Inside was Erich’s cigarette case, a small, elegant silver box that caught the sun shining in through the high windows.
“Erich,” breathed Madeleine. “I can’t—”
“Yes, you can,” he said quickly. “I want you to have it. It’s Belgian, so you can take it to France—it won’t give you away. We’ll all need cigarettes when we are in the field, and this will give you confidence, remind you of what you did here in Scotland, how you…Well, you know what you did. Whose life you saved.”
All the others were watching.
I could sense that Madeleine thought the gift too much, the cigaret
te case too valuable for what she had done. But she also knew that to refuse it would not…would not suit the mood of the moment with everyone watching.
So she smiled, raised it to her lips, kissed it, and then kissed Erich on the cheek.
“Thank you,” she said. “I shall treasure it, always.”
· 6 ·
WE WERE BACK IN THE STABLES on the far side of the manse yard. Once again, Duncan was leading the show that morning, while I looked on. The four recruits sat on wooden benches or leaned against the stall walls. The smell of horse was as strong as ever.
Between Duncan and the recruits was a metal frame with clothing on hangers, all the clothing the same shade of grey.

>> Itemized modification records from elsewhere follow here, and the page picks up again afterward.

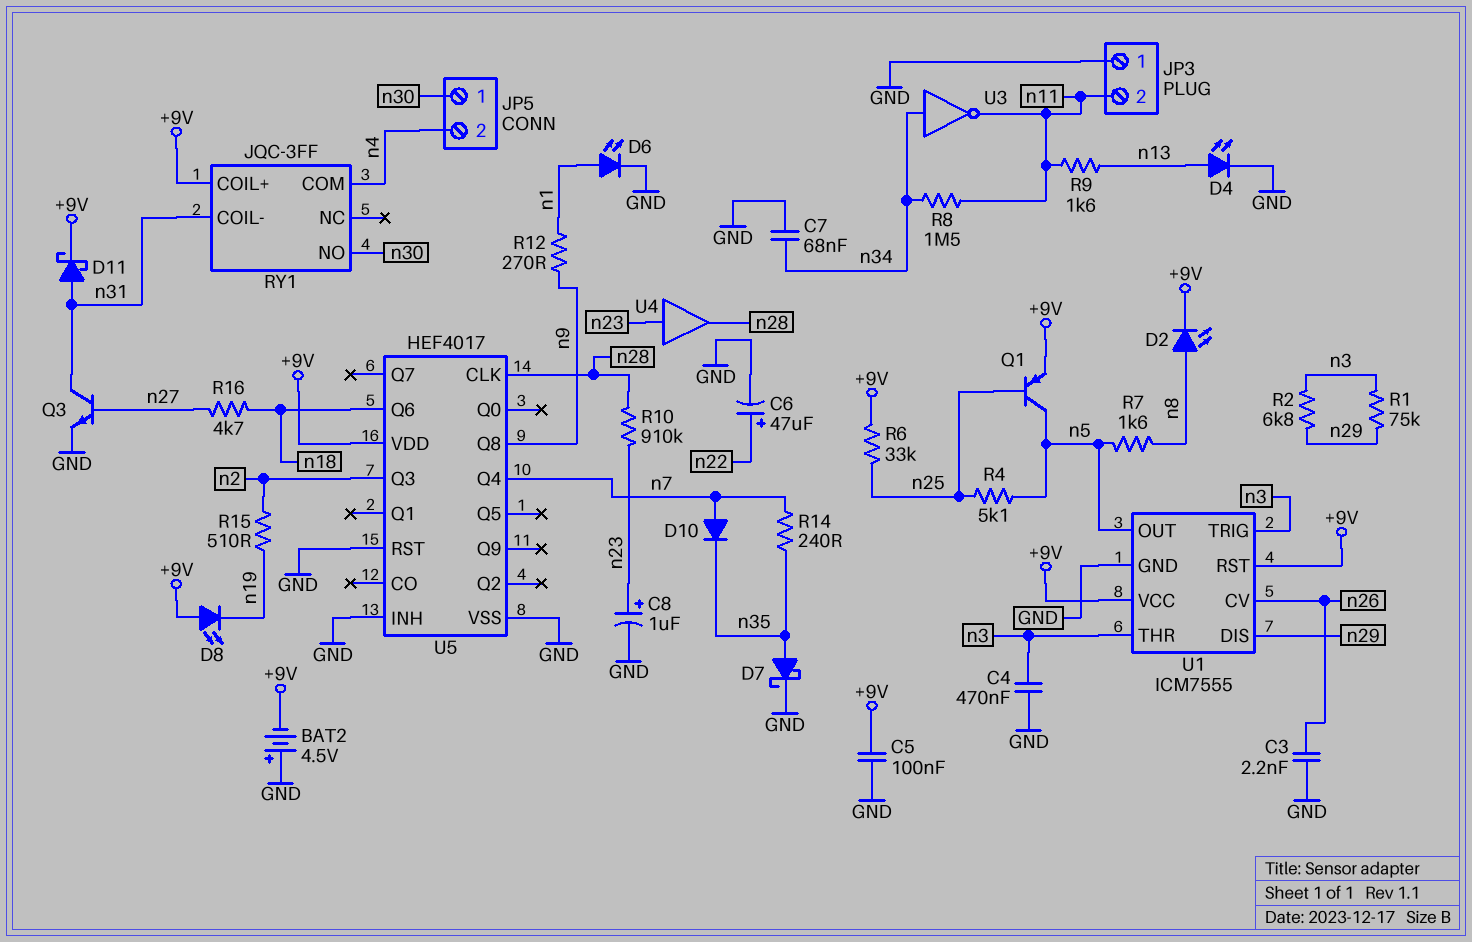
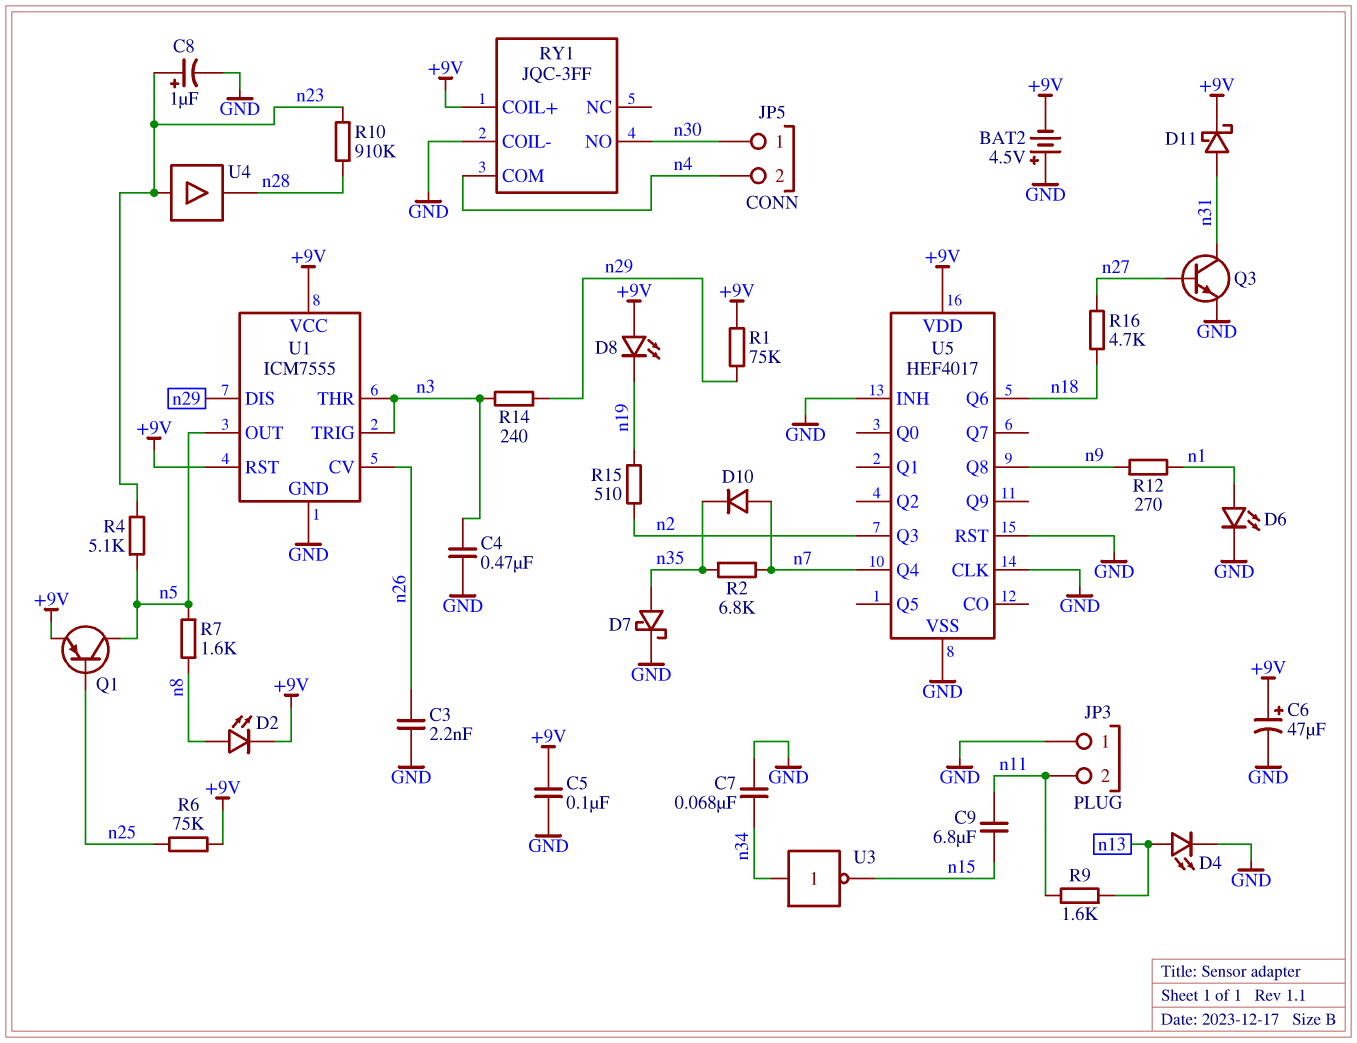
C6: 47uF (plus n22, minus GND) -> 47uF (plus +9V, minus GND)
C9: none -> 6.8uF (n11, n15)
R1: 75k (n3, n29) -> 75k (+9V, n29)
R2: 6.8k (n3, n29) -> 6.8k (n7, n35)
R4: 5.1k (n5, n25) -> 5.1k (n5, n23)
R6: 33k (+9V, n25) -> 75k (+9V, n25)
R8: 1.5M (n11, n34) -> none
R14: 240 (n7, n35) -> 240 (n3, n29)
RY1 pin COIL-: n31 -> GND
U3: NOT (in n34, out n11) -> NOT (in n34, out n15)
U5 pin CLK: n28 -> GND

“No prizes for guessing what these are,” Duncan began. He took one hanger off the rail and held it up for everyone to see. “Wehrmacht uniforms, the genuine article captured by our people at some point in the recent past.”
He took the uniform jacket off the hanger. “Uniform recognition is a routine but nonetheless vital part of your training. We’ve found that firsthand contact with the material itself is the most efficient and vivid way to rub in this part of the course.”
He straightened his arms and shook the jacket. “Come on, Katrine; you try it on first. This is a Standartenführer’s uniform, a colonel to you.” He grinned. “See what it feels like to be promoted, Captain Howard.”
Katrine stepped forward and slipped her arms into the sleeves of the jacket. It was, inevitably, far too big—her fingers just poked out at the end of the cuffs, and the two sides overlapped comically.
The others were laughing.
“Who’s your tailor?” said Ivan. “So I can avoid him.”
“You next,” said Duncan to Erich.
He took another uniform from the rail. “This one is a Rittmeister, a company commander, with braid on its epaulettes—see? Erich, you try this one.”
Erich got to his feet and put his arms into the jacket. He saluted Madeleine. Everyone laughed again.
Yes, Duncan was right. There was something between those two. “Ivan, come on,” said Duncan. Holding out another jacket he said, “This one has double plaiting of the braids on the epaulettes…It’s a field commander’s uniform, a Stabsoffizier.”